There’s no way around it: Sheltering in place is the only way to slow the spread of COVID-19. But social distancing demands a rare suite of opportunities and resources. Right now, millions of Californians living paycheck to paycheck, without the ability to work remotely, face impossible choices: stay home and risk losing everything, or make an income and risk spreading the virus? Pay for housing, or pay for food? When we finally “return to normal” and temporary relief efforts lift, responsible Californians stand to lose the very homes in which they sheltered. Unless we take action, the oncoming tsunami of evictions and foreclosures will eclipse even the darkest days of the Great Recession.

The solution is clear: we must cancel rent and mortgage payments in California. Here’s how we get that done.
First, we must acknowledge that fewer than one in three Americans can make an income working from home, and disparities break along racial and socioeconomic lines. Just under 20% of Black people and a mere 16% of Latinos have the privilege of working from home. For those without a college degree, that number is just 4%. While Unemployment Insurance claims have spiked to a record-high, surpassing the peak of California’s unemployment during the Great Recession, millions more have lost income with little or no recourse. Many will lose their jobs permanently.
Second, we must be clear that current policy in California provides no meaningful protection in the long-term. There is a temporary forbearance on mortgage payments for some — but not all — property owners. Those who cannot pay now must pay later. For renters, Governor Gavin Newsom’s “eviction moratorium” merely delays the inevitable. Anyone who can’t make rent during the shelter-in-place order will remain liable for back-rent, or face eviction after protections are lifted. Different counties across the state provide different grace periods before tenants will be subject to eviction. Mapping the legal patchwork the Governor has left to his 18 million renting constituents is disorienting, especially considering many lack the resources to secure legal representation.
Third, the current federal stimulus package won’t meet the needs of Californians. For Bay Area residents, a one-time payment of $1,200 will barely cover rent for a single bedroom.
Here’s what Newsom and the California Legislature need to do: Immediately issue an emergency declaration cancelling rent and mortgage payments for tenants and homeowners who have been hit by COVID-19 and/or its economic impacts for as long as the state of emergency is in place. And, if mortgage relief cannot be renegotiated with lenders, allow small landlords to deduct lost rent from their mortgage payments. This can be done using a simple, equitable formula: Total suspended rent payments, divided by total payments typically owed through the suspension period, multiplied by mortgage payments through the suspension period.

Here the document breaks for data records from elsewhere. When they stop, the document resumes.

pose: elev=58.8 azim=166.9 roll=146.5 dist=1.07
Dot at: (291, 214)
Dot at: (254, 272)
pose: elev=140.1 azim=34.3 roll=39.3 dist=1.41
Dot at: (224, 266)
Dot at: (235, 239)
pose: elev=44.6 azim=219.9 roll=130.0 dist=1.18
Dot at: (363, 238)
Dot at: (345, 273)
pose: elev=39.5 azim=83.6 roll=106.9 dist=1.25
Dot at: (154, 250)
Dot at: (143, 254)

Under this formula, a landlord with a $5,000/month mortgage will have $15,000 of their mortgage forgiven over a three month suspension period if their tenants can’t pay any amount of rent. A landlord with the same mortgage and rent rate will be forgiven $7,500 over the same period if their tenants can only pay 50% of the rent.
While the California State Legislature has been out of session since March 16th, New York lawmakers remain hard at work virtually debating a bill to cancel rent and the above formula for mortgages. Here in San Francisco — where the Board of Supervisors has canceled its recess to continue legislating — Supervisors Matt Haney and Hillary Ronen recently held a joint press conference with other local elected officials from major cities to call for a federal and statewide rent and mortgage moratorium.

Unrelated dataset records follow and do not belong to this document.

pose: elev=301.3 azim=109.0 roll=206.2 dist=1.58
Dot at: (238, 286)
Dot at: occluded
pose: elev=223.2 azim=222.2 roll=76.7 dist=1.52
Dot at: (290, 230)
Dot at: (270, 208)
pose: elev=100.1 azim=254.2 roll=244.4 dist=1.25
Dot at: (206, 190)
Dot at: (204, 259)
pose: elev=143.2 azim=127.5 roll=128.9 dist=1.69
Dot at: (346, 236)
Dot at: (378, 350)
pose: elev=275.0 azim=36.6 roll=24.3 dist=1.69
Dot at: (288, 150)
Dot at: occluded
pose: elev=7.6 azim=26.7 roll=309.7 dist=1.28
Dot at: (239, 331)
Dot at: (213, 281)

Even a month ago, the scope of this project might have sounded impossible, but the challenges of a global pandemic have unleashed our imaginations, and inspired dramatic solutions. Millions of Californians have retreated into their homes indefinitely. All but essential businesses have shuttered. Once bustling streets sit desolate. This time last year, the enormity of our action would have been unimaginable — the stuff of science fiction — but extraordinary threats demand extraordinary solutions. Now is the time to be bold.

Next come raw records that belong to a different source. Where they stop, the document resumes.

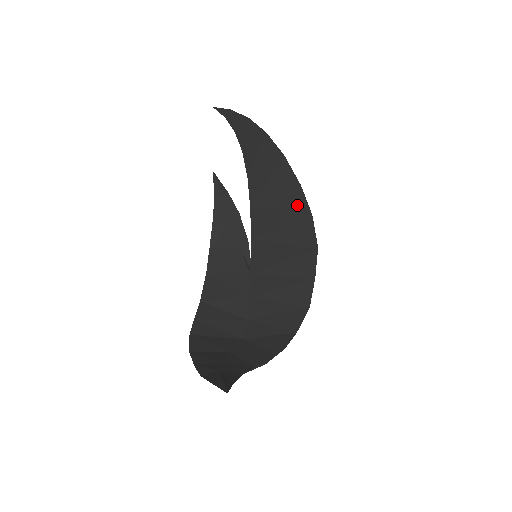
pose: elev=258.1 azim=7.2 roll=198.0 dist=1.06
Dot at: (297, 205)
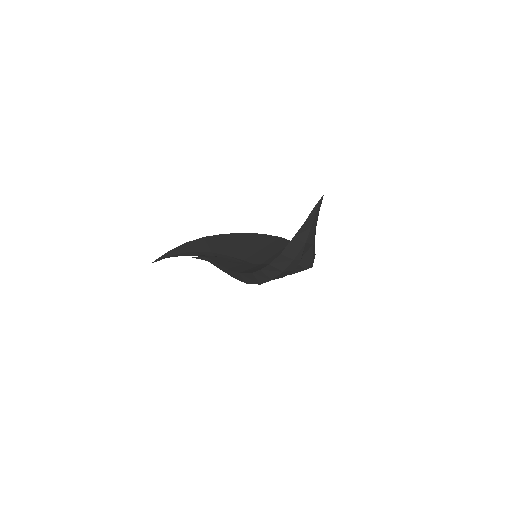
Dot at: (252, 237)
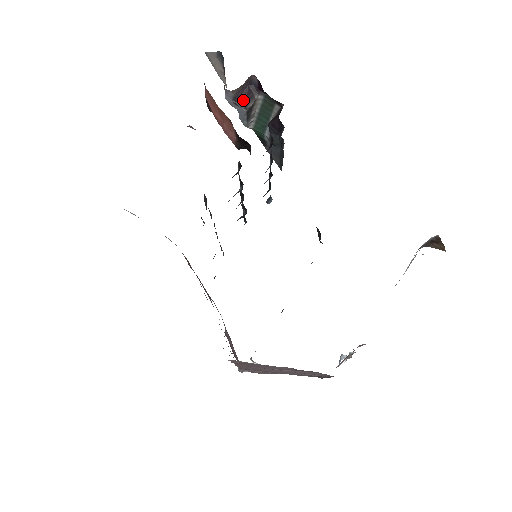
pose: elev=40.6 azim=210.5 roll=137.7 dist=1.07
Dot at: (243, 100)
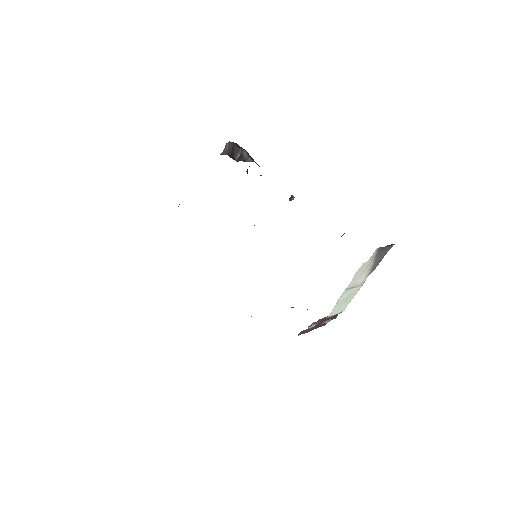
Dot at: (232, 154)
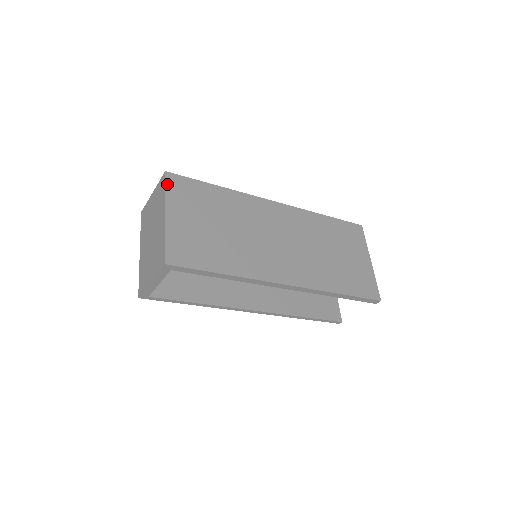
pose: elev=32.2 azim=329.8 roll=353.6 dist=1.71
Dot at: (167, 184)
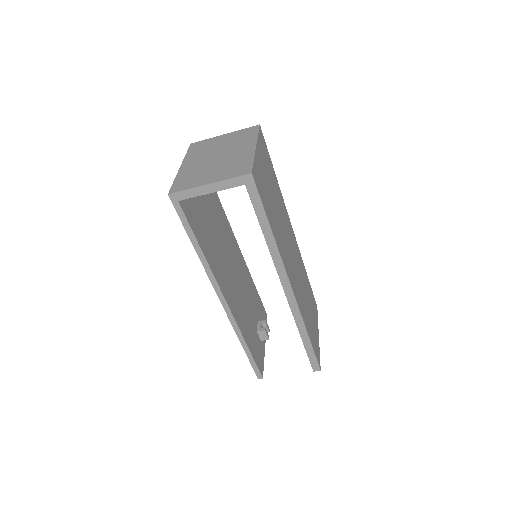
Dot at: (259, 132)
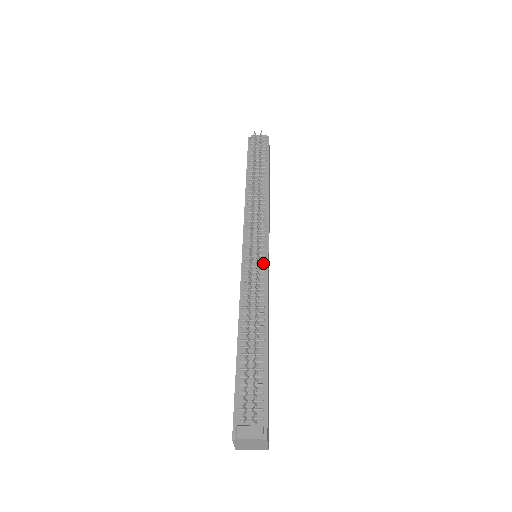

Bending the curve is a collective project of unprecedented scale and urgency. San Francisco and California have led the nation in our public health response by taking early, ambitious action. Now we must again emerge as national leaders in our response to the coming eviction and foreclosure crisis. After years of local factionalism over housing, this common-sense policy should unite everyone. We need to keep people in their homes today, and ensure they don’t lose them tomorrow. Cancel rent and mortgages now.